* _Records_:
⁂
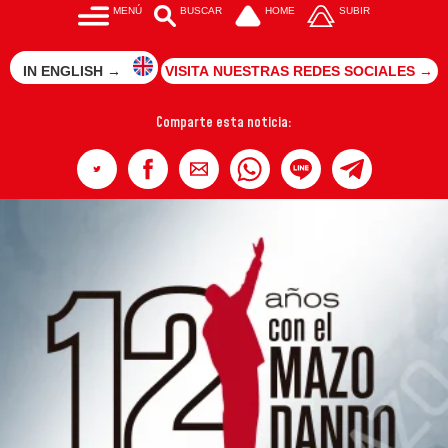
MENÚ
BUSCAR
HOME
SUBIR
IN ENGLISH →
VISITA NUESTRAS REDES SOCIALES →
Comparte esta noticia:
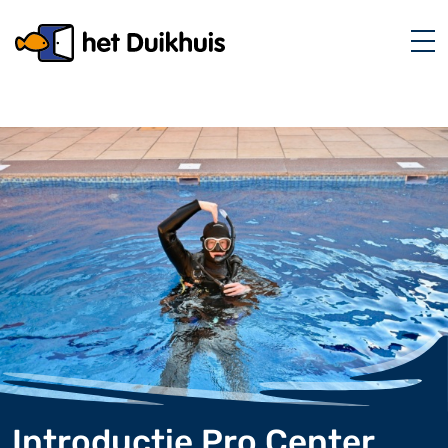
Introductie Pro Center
⁂
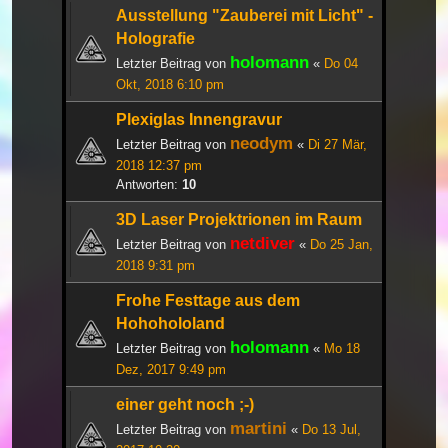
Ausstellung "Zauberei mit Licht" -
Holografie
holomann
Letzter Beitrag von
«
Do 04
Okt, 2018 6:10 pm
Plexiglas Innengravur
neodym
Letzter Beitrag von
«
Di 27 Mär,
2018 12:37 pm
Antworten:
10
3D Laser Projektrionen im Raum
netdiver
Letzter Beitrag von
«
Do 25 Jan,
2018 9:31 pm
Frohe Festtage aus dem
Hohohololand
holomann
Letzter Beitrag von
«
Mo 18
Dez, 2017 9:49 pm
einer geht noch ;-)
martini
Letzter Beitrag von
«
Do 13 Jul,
⁂
* _To-do item_: The answer is the lines above between the line holding "Okt, 2018 6:10 pm" and the line holding "einer geht noch ;-)", inclusive, each written out exactly, and no others.

* _Reply_:
Okt, 2018 6:10 pm
Plexiglas Innengravur
neodym
Letzter Beitrag von
«
Di 27 Mär,
2018 12:37 pm
Antworten:
10
3D Laser Projektrionen im Raum
netdiver
Letzter Beitrag von
«
Do 25 Jan,
2018 9:31 pm
Frohe Festtage aus dem
Hohohololand
holomann
Letzter Beitrag von
«
Mo 18
Dez, 2017 9:49 pm
einer geht noch ;-)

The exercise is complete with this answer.